I was deeply impressed by this insight and decided that this extracting or explaining phenomena from new treatments of known physics was just as important – as just as fundamental – as the discovery of new particles or new physical laws. Royce and I argued this for many hours and finally decided to grant both approaches the title of "fundamental physics" – but we decided they were different enough to separate them. So we called the particle physics approach "fundamental-sub-one" and the many-body physics approach "fundamental-sub-two". (Interestingly, both Royce and I went on to pursue physics careers in the f2 area, he in statistical physics, me in nuclear reaction theory.) In the decades since we had these arguments, physics has made huge progress in f2 physics – from phase transition theory to the understanding and creation of exotic (and commercially important) excitations of many body systems.

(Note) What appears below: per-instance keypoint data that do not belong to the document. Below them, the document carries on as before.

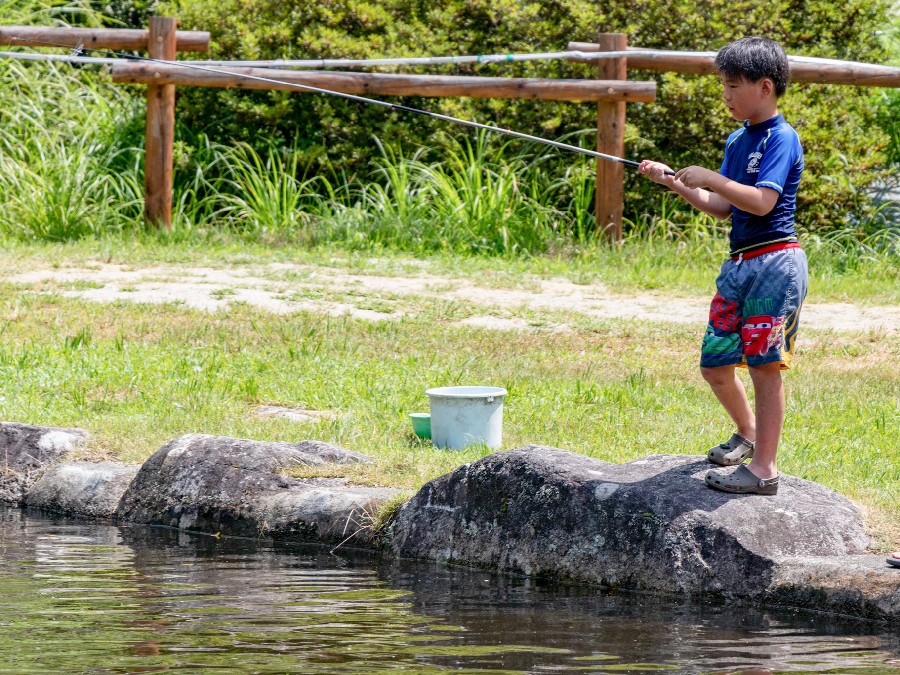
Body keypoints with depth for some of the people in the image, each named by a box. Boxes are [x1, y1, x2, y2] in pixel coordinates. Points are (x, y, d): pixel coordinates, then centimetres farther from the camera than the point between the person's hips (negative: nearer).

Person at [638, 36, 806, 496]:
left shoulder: (781, 139, -10)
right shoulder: (738, 141, 15)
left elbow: (762, 201, -22)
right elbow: (723, 208, 17)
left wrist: (709, 178, -18)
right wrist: (674, 182, 7)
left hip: (775, 262, -9)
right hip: (739, 264, 9)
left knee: (763, 363, -8)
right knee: (715, 364, 11)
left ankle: (763, 467, -4)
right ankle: (748, 433, 35)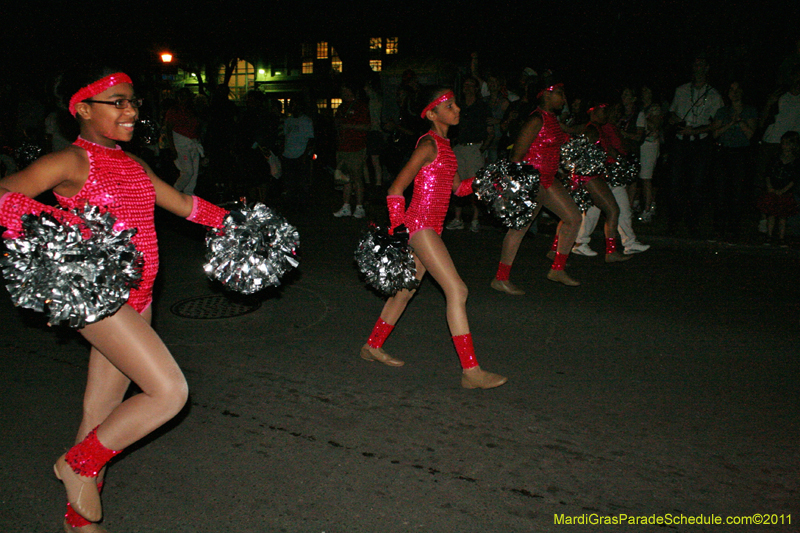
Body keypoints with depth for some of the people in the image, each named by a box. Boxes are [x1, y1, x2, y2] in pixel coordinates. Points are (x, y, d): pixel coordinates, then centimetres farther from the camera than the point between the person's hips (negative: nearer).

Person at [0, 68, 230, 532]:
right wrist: (55, 224, -32)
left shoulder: (134, 165, 14)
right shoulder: (70, 162, -8)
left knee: (103, 410, 15)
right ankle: (78, 463, 10)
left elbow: (186, 205, 20)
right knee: (170, 392, -14)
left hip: (137, 298, 7)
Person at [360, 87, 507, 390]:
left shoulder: (444, 146, 16)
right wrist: (396, 231, -16)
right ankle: (471, 371, -9)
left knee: (407, 289, 18)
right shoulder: (429, 144, -12)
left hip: (430, 228, 10)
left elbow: (458, 188, 20)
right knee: (457, 291, -13)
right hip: (419, 225, -10)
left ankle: (373, 346, 34)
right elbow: (395, 189, -14)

So yesterday, I brought my f2 perspective to listening to Carter talk about dark matter and I wondered: He was talking all about f1 type solutions. Interesting and important, but could there also be an f2 type solution? We already know about weakly interacting massive particles: neutrinos. They only interact via gravity and the weak nuclear force, not electromagnetically or strongly. 

Could dark matter simply be a lot of cold neutrinos? They would have to be very cold – travelling at a slow speed – or else they would evaporate. When we make them in nuclear reactions in accelerators they are typically highly relativistic – travelling at essentially the speed of light. The gravity of the galaxy wouldn't be strong enough to hold them.

That leads to a potential problem for this model. Whatever dark matter is, it has to have been made fairly soon after the big bang – when the universe was very dense, very uniform, and very hot -- hot enough to generate lots of particles (mass) from energy. (Why we believe this is too long a story to go into here.) So you would expect that any neutrinos that were made then would be hot – going too fast to become cold dark matter.

But suppose there were some unknown emergent mechanism in that hot dense universe -- a phase transition -- that squeezed out a cold cloud of neutrinos. Neutrinos interact with matter very weakly – and their interaction strength is proportional to their energy so cold neutrinos interact even more weakly than fast neutrinos. If there were a mechanism that spewed out lots of cold neutrinos, I expect they would interact too weakly with the rest of the matter to come to thermal equilibrium. If the equilibration time were, say, a trillion years, they would stay cold and, if their density were right, could serve as our "dark matter".

Most of the experimental dark matter searches wouldn't find these cold neutrinos. Searching for them at this point would have to be a theoretical exploration: Can we find a mechanism in hot baryonic matter that will produce a phase transition that spews out lots of cold neutrinos? I don't know of any such mechanism or where to start, but wouldn't it be fun to consider?